* _EXTRACT_
After squeaking inside the cut line, Tiger Woods played his best round of the week on Saturday in Round 3 as he jumped several spots on the Genesis Invitational leaderboard following a 4-under 67.
Woods, who will now have a late-morning tee time in the final round on Sunday, doesn’t have a chance to win at Riviera but thrilled nonetheless on Saturday with two birdies on his front nine (the back nine on the golf course) and an early eagle on his 10th hole (the par-5 first hole on the course).
It was Tiger’s first eagle since the 2020 Genesis Invitational. You know, before the pandemic started.
Following the fireworks on No. 1, Woods finished out his round with another birdie at No. 5 to run it to 5 under on the day, at which point he had the second-best round of anyone in the field on the day. Think about that. On the weekend at one of the trickiest golf courses on the PGA Tour, somebody who hadn’t played tournament golf in seven months was cruising toward the second-best score in one of the best fields in golf. How remarkable.
Woods closed with three pars and a bogey to stay inside the top 30 on the leaderboard at the time he finished.
At 3 under for the tournament, Woods is currently out-playing six of the top 30 players in the world in addition to those who missed the cut.
- Tyrrell Hatton (-2)
- Sepp Straka (-2)
- Tony Finau (-1)
- Tom Kim (-1)
- Sungjae Im (-1)
- Xander Schauffele (E)
What worked for Woods on Saturday? Well, his short game was much cleaner than it was over the first two days, which is always helpful. An example of this came at the par-3 6th hole where he hit a bad tee shot but easily got up and down from a potentially precarious spot (what spot isn’t precarious on the 6th hole?) for an easy three.
But, the real reason was that he hit the ball like 2003 Tiger more than he did like 2023 Tiger. Woods finished in the top 20 in the field in both driving and approach play on Saturday and plotted his way around Riviera with shots like you see above at the first — a 191-yard dart that barely landed on the green and bent toward the stick like he was guiding it with a remote control from the fairway.

* _THINGS TO DO_
A) Answer from the golf article:
(i) What was Woods's score in Round 3?
(ii) Since which event had Woods not made an eagle before Saturday?
(iii) How long had Woods gone without playing tournament golf?
B) For each statement, say whether the golf article agrees, and quote the words that settle it:
(i) Woods made his eagle on the par-5 first hole of the course.
(ii) Woods ended his round with four straight pars.
(iii) On Saturday, Woods ranked in the top 20 of the field in driving.
C) Continue the article on Tiger Woods's third round at Riviera from its final sentence.
The rows that come after this point are separate material and are not part of the golf article.

* _EXCERPTED DATA_
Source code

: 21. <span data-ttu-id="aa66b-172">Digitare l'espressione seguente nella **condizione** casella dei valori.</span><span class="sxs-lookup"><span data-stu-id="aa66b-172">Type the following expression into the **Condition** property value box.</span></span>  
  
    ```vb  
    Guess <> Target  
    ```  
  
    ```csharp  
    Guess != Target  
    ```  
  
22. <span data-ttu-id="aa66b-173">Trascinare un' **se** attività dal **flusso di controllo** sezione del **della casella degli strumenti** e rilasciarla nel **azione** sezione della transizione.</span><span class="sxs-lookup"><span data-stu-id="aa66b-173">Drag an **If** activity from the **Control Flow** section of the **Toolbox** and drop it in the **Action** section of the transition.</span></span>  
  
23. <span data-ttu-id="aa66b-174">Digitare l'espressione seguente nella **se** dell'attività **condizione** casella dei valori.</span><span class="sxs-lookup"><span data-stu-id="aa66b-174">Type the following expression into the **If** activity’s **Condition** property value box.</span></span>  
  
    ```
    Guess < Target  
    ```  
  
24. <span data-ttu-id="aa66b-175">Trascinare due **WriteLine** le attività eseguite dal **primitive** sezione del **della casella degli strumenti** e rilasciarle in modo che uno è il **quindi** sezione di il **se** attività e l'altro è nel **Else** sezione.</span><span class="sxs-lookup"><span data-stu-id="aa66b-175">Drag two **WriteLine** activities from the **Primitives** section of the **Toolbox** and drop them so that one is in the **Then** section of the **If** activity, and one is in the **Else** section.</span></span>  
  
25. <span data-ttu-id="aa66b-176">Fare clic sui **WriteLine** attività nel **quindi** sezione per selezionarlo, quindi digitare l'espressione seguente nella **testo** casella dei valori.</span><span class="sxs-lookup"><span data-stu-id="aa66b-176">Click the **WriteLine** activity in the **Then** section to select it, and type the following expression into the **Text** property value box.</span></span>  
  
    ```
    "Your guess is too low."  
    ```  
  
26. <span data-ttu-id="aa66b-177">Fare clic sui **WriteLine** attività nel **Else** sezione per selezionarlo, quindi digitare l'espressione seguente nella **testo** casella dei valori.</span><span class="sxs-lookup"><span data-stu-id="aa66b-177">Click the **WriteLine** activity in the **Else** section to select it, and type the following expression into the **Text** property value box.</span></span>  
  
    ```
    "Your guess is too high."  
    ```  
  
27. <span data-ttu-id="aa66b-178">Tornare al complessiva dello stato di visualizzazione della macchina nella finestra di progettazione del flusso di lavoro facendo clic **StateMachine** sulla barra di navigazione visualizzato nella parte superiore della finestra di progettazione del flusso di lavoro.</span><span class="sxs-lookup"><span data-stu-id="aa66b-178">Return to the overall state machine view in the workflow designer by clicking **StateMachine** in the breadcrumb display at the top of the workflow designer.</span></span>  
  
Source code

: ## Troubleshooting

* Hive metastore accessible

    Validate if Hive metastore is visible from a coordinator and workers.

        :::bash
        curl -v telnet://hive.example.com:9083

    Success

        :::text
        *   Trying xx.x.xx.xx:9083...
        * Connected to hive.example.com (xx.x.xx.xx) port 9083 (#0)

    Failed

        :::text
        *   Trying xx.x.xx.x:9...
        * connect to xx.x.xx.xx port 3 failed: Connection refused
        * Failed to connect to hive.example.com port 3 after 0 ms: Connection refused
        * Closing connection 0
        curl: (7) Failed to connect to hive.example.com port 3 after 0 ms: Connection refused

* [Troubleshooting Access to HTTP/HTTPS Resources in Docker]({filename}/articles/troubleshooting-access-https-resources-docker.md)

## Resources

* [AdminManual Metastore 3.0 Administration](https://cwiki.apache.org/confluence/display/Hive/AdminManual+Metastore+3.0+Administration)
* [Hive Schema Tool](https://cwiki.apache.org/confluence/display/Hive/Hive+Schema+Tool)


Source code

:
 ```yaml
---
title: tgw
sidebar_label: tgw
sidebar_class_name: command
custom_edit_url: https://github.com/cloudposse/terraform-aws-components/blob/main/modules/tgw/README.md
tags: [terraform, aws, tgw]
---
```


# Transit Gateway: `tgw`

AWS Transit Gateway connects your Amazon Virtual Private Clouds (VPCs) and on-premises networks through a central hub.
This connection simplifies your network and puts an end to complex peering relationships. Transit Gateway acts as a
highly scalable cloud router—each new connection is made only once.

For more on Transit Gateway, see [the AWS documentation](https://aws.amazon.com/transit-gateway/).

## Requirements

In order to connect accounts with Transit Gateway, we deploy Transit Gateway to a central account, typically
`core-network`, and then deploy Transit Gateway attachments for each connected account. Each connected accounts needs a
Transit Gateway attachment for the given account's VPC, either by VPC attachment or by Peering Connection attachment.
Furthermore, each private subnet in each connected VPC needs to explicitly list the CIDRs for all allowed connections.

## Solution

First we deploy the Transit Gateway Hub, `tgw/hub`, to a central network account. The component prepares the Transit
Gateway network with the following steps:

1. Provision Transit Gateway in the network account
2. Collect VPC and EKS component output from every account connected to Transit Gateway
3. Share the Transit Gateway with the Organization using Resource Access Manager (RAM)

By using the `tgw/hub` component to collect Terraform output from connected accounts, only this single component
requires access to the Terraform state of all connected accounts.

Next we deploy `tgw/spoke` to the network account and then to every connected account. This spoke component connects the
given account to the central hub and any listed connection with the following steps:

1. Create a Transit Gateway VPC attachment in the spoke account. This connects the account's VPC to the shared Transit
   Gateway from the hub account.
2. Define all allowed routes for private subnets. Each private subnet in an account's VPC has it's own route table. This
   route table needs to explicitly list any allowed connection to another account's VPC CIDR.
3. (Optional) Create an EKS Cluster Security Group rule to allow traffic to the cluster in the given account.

* _ACTIVITY ANSWERS_
A)
(i) A 4-under 67.
(ii) The 2020 Genesis Invitational.
(iii) Seven months.

B)
(i) Yes: "an early eagle on his 10th hole (the par-5 first hole on the course)"
(ii) No: "Woods closed with three pars and a bogey"
(iii) Yes: "Woods finished in the top 20 in the field in both driving and approach play on Saturday"

C)
In other words, these are not shots a 47-year-old man with a broken back and a leg that needs hours of treatment every night should be hitting.
Yet, here we are. Tiger Woods has a legitimate chance to finish in the top 10 at the Genesis Invitational on Sunday in his first PGA Tour start since fall 2020. Tiger Woods! I thought making the cut this weekend would be a victory, but now he looks like he could sneak into the top 10 (or better). If he hits like he did on Saturday then it’s almost assured that this will happen.
Perhaps Tiger’s most important move on Saturday, though, didn’t come on the course or on the leaderboard. After making birdie at the par-5 17th, Woods went up to a young fan behind the green, gave her a signed glove and checked the sign she had with a box next to “meet Tiger Woods” himself.
While Woods isn’t truly playing for a title this weekend, and likely won’t very often over the course of the rest of his career, he’s still playing for something. For himself, for his friends, for the Tour, for those who have showed up specifically to catch a glance. Probably, on some level, for some amalgamation of all of those things. Remarkably on Saturday, they all got exactly what they wanted to see.